Ich unternehme viel mit meiner lieben Mitbewohnerin Johanna und dem harten Kern der Sprachkursgruppe im Januar. Aber der gesamte Bekanntenkreis ist natürlich größer geworden, und wächst auch jede Woche noch. Meistens in der Bar, aber ich denke das ist ok.

Ein Spaziergang auf dem Fluss hat Sonntags vor einigen Wochen auch endlich geklappt!


Was ich am meisten vermisse, sind natürlich Familie und Freunde. Ich hoffe ihr habt alle ein frohes Osterfest zusammen und freue mich euch bald wieder zu sehen! 
Auch das Fahrradfahren in Estland hat noch nicht geklappt, es ist bisher einfach zu kalt dafür.  Wir hoffen nun alle auf den richtigen Frühling, für diese Woche sind nur Temperaturen unter null gemeldet. Immerhin scheint die Sonne mittlerweile viel öfter und kräftiger. Und ich habe letztens den wohl wärmsten Ort in Tartu gefunden (Saunen ausgeschlossen): Das Gewächshaus des botanischen Garten!

Material ▸

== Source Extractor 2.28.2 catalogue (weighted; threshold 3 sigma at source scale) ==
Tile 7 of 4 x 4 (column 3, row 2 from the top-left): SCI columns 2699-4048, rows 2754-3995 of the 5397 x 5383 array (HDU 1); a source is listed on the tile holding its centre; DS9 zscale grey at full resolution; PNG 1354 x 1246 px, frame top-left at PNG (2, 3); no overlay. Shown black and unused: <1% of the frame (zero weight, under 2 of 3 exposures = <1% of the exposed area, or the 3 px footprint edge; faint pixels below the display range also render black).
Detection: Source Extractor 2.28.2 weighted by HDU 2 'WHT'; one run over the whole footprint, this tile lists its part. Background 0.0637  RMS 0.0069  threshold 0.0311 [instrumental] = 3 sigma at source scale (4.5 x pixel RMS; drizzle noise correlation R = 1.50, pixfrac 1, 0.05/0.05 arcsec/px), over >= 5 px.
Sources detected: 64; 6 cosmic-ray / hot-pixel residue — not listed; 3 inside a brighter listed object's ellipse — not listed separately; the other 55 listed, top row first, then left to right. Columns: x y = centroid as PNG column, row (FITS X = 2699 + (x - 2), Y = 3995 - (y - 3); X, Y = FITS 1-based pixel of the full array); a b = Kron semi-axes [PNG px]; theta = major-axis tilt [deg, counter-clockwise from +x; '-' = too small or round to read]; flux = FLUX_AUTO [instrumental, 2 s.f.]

Aufgabe ▸
Schreib den Text über den Alltag in Tartu ab seinem letzten Satz weiter.

Ergebnis ▸
In den Supermärkten sind die Regale gut gefüllt, allerdings gibt es in Estland keine Drogeriemärkte und ich weiß einen dm oder Rossman in der Nähe nun wirklich zu schätzen!
Im Cafe hatte ich heute sogar ein kleines (aber für mich großes) Erfolgserlebnis: Die Kommunikation mit dem Kellner hat komplett auf Estnisch funktioniert – Yippie!
Heute Abend kommen Freddy und Vici, Freundinnen aus Dortmund, zum Besuch vorbei. Ich freue mich riesig die beiden wieder zu sehen und ihnen Tartu zu zeigen. 


In diesem Sinne liebe Grüße in die Heimat oder wo auch immer ihr dies gerade lest!